TASK BRIEF: Reproduce, exactly and in full, the lines from the one with "prossimo sistema operativo" through the one with "الأساسية بشكل واضح." in the data below; drop pictures.

DATA EXCERPTS:
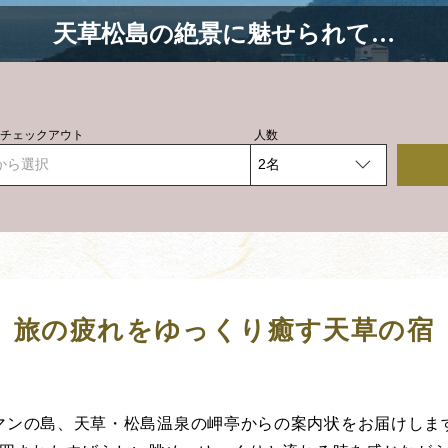
天草松島の絶景に魅せられて…
- チェックアウト
人数
から選択
旅の疲れをゆっくり癒す天草の宿
マンの島、天草・松島温泉の岬亭からの案内状をお届けしま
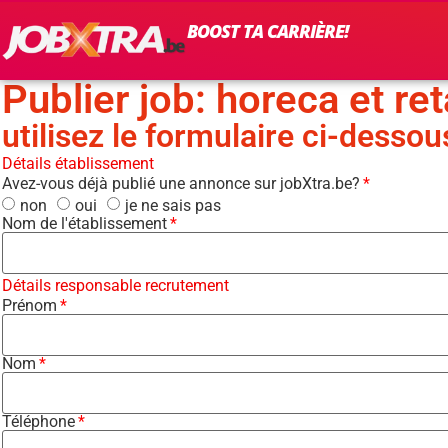
BOOST TA CARRIÈRE!
Publier job: horeca et reta
utilisez le formulaire ci-dessou
Détails établissement
Avez-vous déjà publié une annonce sur jobXtra.be?
non
oui
je ne sais pas
Nom de l'établissement
Détails responsable recrutement
Prénom
Nom
Téléphone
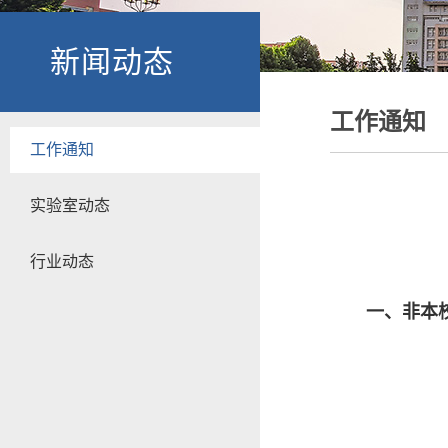
新闻动态
工作通知
工作通知
实验室动态
行业动态
一、非本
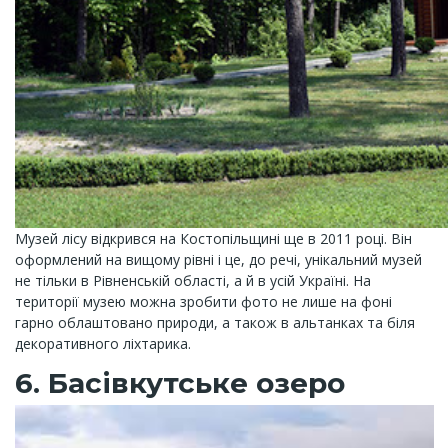
Музей лісу відкрився на Костопільщині ще в 2011 році. Він
оформлений на вищому рівні і це, до речі, унікальний музей
не тільки в Рівненській області, а й в усій Україні. На
території музею можна зробити фото не лише на фоні
гарно облаштовано природи, а також в альтанках та біля
декоративного ліхтарика.
6. Басівкутське озеро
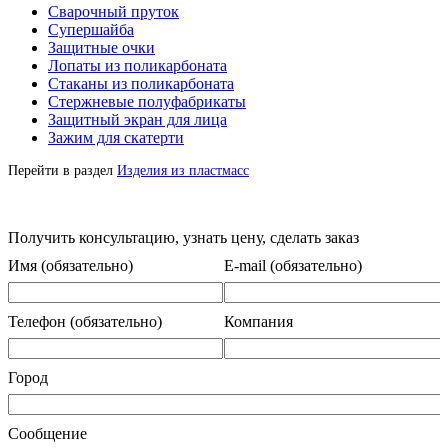
Сварочный пруток
Супершайба
Защитные очки
Лопаты из поликарбоната
Стаканы из поликарбоната
Стержневые полуфабрикаты
Защитный экран для лица
Зажим для скатерти
Перейти в раздел
Изделия из пластмасс
Получить консультацию, узнать цену, сделать заказ
Имя (обязательно)
E-mail (обязательно)
Телефон (обязательно)
Компания
Город
Сообщение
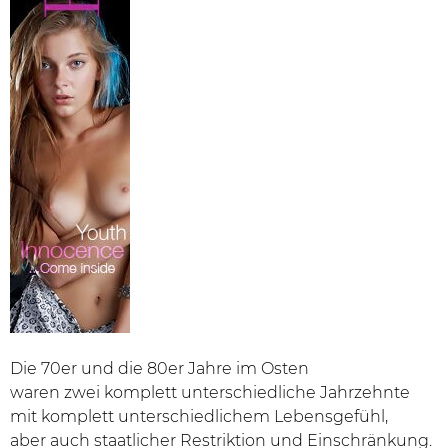
Die 70er und die 80er Jahre im Osten
waren zwei komplett unterschiedliche Jahrzehnte
mit komplett unterschiedlichem Lebensgefühl,
aber auch staatlicher Restriktion und Einschränkung.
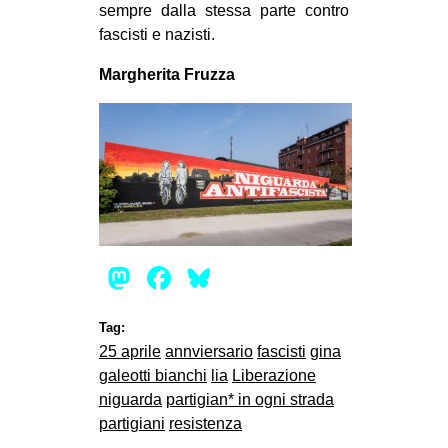
sempre dalla stessa parte contro
fascisti e nazisti.
Margherita Fruzza
Mastodon
Facebook
Bluesky
Tag:
25 aprile
annviersario
fascisti
gina
galeotti bianchi
lia
Liberazione
niguarda
partigian* in ogni strada
partigiani
resistenza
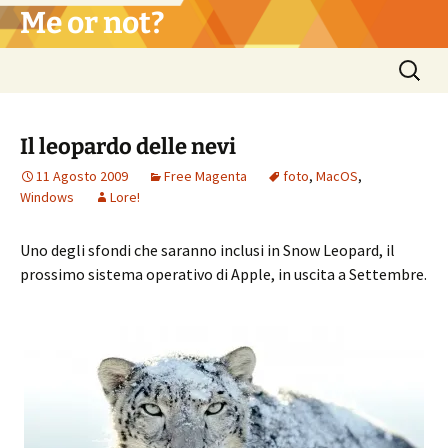
Vai
Me or not?
al
contenuto
Ricerca
per:
Il leopardo delle nevi
11 Agosto 2009
Free Magenta
foto
,
MacOS
,
Windows
Lore!
Uno degli sfondi che saranno inclusi in Snow Leopard, il
prossimo sistema operativo di Apple, in uscita a Settembre.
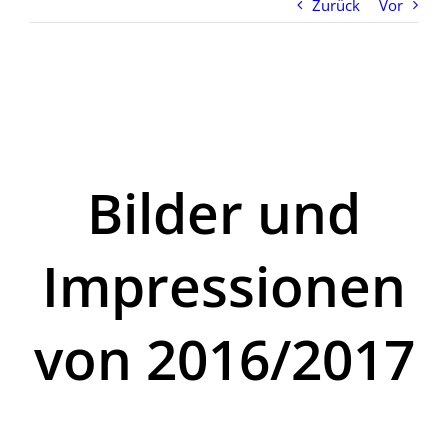
Zurück
Vor
Bilder und
Impressionen
von 2016/2017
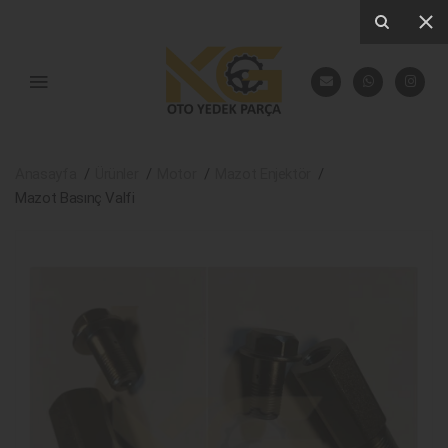
Anasayfa
Ürünler
Motor
Mazot Enjektör
Mazot Basınç Valfi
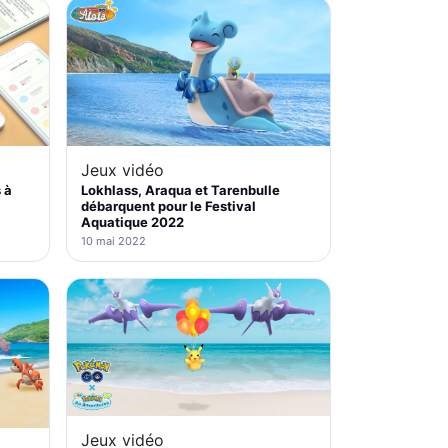
Jeux vidéo
 à
Lokhlass, Araqua et Tarenbulle
débarquent pour le Festival
Aquatique 2022
10 mai 2022
Jeux vidéo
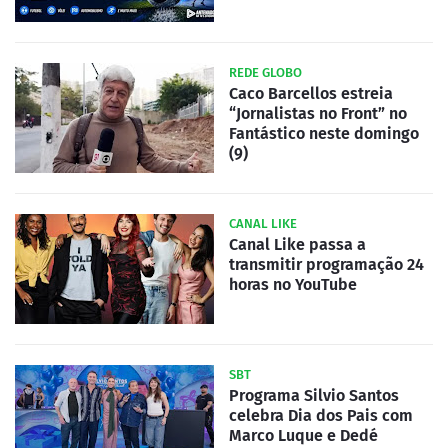
REDE GLOBO
Caco Barcellos estreia
“Jornalistas no Front” no
Fantástico neste domingo
(9)
CANAL LIKE
Canal Like passa a
transmitir programação 24
horas no YouTube
SBT
Programa Silvio Santos
celebra Dia dos Pais com
Marco Luque e Dedé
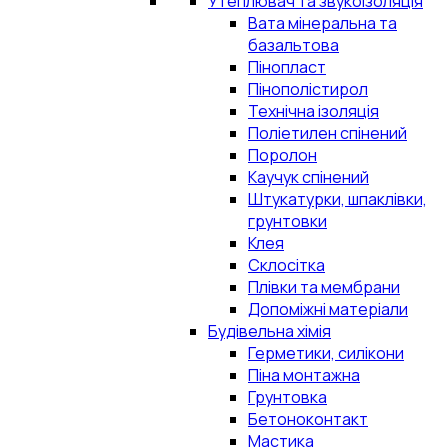
Утеплювач та звукоізоляція
Вата мінеральна та
базальтова
Пінопласт
Пінополістирол
Технічна ізоляція
Поліетилен спінений
Поролон
Каучук спінений
Штукатурки, шпаклівки,
грунтовки
Клея
Склосітка
Плівки та мембрани
Допоміжні матеріали
Будівельна хімія
Герметики, силікони
Піна монтажна
Грунтовка
Бетоноконтакт
Мастика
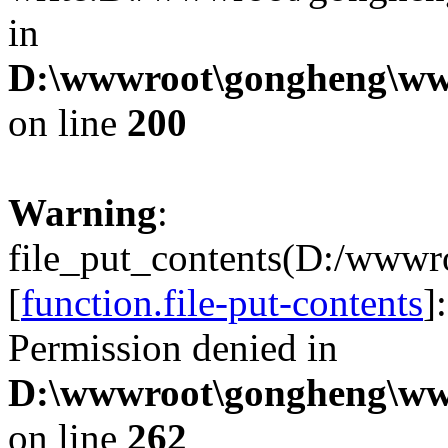
in
D:\wwwroot\gongheng\www
on line
200
Warning
:
file_put_contents(D:/wwwr
[
function.file-put-contents
]
Permission denied in
D:\wwwroot\gongheng\www
on line
262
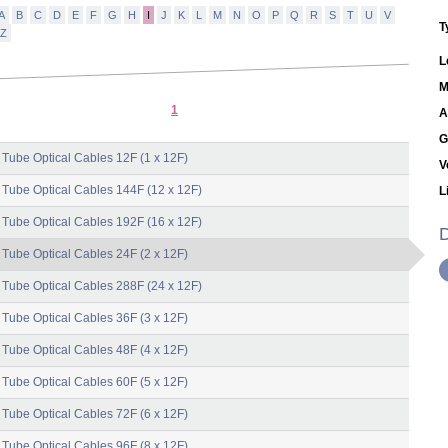
A
B
C
D
E
F
G
H
I
J
K
L
M
N
O
P
Q
R
S
T
U
V
T
Z
L
M
1
A
G
 Tube Optical Cables 12F (1 x 12F)
V
 Tube Optical Cables 144F (12 x 12F)
L
 Tube Optical Cables 192F (16 x 12F)
D
 Tube Optical Cables 24F (2 x 12F)
 Tube Optical Cables 288F (24 x 12F)
 Tube Optical Cables 36F (3 x 12F)
 Tube Optical Cables 48F (4 x 12F)
 Tube Optical Cables 60F (5 x 12F)
 Tube Optical Cables 72F (6 x 12F)
 Tube Optical Cables 96F (8 x 12F)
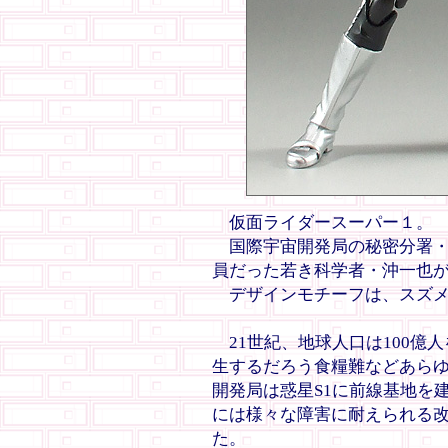
仮面ライダースーパー１。
国際宇宙開発局の秘密分署・
員だった若き科学者・沖一也
デザインモチーフは、スズメ
21世紀、地球人口は100億
生するだろう食糧難などあら
開発局は惑星S1に前線基地を
には様々な障害に耐えられる
た。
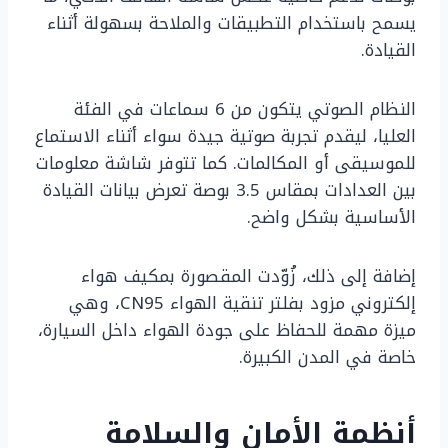
يسمح باستخدام التطبيقات والملاحة بسهولة أثناء
القيادة.
النظام الصوتي يتكون من 6 سماعات في الفئة
العليا، ليقدم تجربة صوتية جيدة سواء أثناء الاستماع
للموسيقى أو المكالمات. كما تتوفر شاشة معلومات
بين العدادات بمقاس 3.5 بوصة تعرض بيانات القيادة
الأساسية بشكل واضح.
إضافة إلى ذلك، زُوّدت المقصورة بمكيف هواء
إلكتروني مزود بفلتر تنقية الهواء CN95، وهي
ميزة مهمة للحفاظ على جودة الهواء داخل السيارة،
خاصة في المدن الكبيرة.
أنظمة الأمان والسلامة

TASK SOLUTION:
prossimo sistema operativo di Apple, in uscita a Settembre.
Zurück
Vor
Bilder und
Impressionen
von 2016/2017
Anasayfa
Ürünler
Motor
Mazot Enjektör
Mazot Basınç Valfi
Jeux vidéo
 à
Lokhlass, Araqua et Tarenbulle
débarquent pour le Festival
Aquatique 2022
10 mai 2022
Jeux vidéo
REDE GLOBO
Caco Barcellos estreia
“Jornalistas no Front” no
Fantástico neste domingo
(9)
CANAL LIKE
Canal Like passa a
transmitir programação 24
horas no YouTube
SBT
Programa Silvio Santos
celebra Dia dos Pais com
Marco Luque e Dedé
Утеплювач та звукоізоляція
Вата мінеральна та
базальтова
Пінопласт
Пінополістирол
Технічна ізоляція
Поліетилен спінений
Поролон
Каучук спінений
Штукатурки, шпаклівки,
грунтовки
Клея
Склосітка
Плівки та мембрани
Допоміжні матеріали
Будівельна хімія
Герметики, силікони
Піна монтажна
Грунтовка
Бетоноконтакт
Мастика
in
D:\wwwroot\gongheng\www
on line
200
Warning
:
file_put_contents(D:/wwwr
[
function.file-put-contents
]
Permission denied in
D:\wwwroot\gongheng\www
on line
262
A
B
C
D
E
F
G
H
I
J
K
L
M
N
O
P
Q
R
S
T
U
V
T
Z
L
M
1
A
G
 Tube Optical Cables 12F (1 x 12F)
V
 Tube Optical Cables 144F (12 x 12F)
L
 Tube Optical Cables 192F (16 x 12F)
D
 Tube Optical Cables 24F (2 x 12F)
 Tube Optical Cables 288F (24 x 12F)
 Tube Optical Cables 36F (3 x 12F)
 Tube Optical Cables 48F (4 x 12F)
 Tube Optical Cables 60F (5 x 12F)
 Tube Optical Cables 72F (6 x 12F)
 Tube Optical Cables 96F (8 x 12F)
仮面ライダースーパー１。
国際宇宙開発局の秘密分署・
員だった若き科学者・沖一也
デザインモチーフは、スズメ
21世紀、地球人口は100億
生するだろう食糧難などあら
開発局は惑星S1に前線基地を
には様々な障害に耐えられる
た。
يسمح باستخدام التطبيقات والملاحة بسهولة أثناء
القيادة.
النظام الصوتي يتكون من 6 سماعات في الفئة
العليا، ليقدم تجربة صوتية جيدة سواء أثناء الاستماع
للموسيقى أو المكالمات. كما تتوفر شاشة معلومات
بين العدادات بمقاس 3.5 بوصة تعرض بيانات القيادة
الأساسية بشكل واضح.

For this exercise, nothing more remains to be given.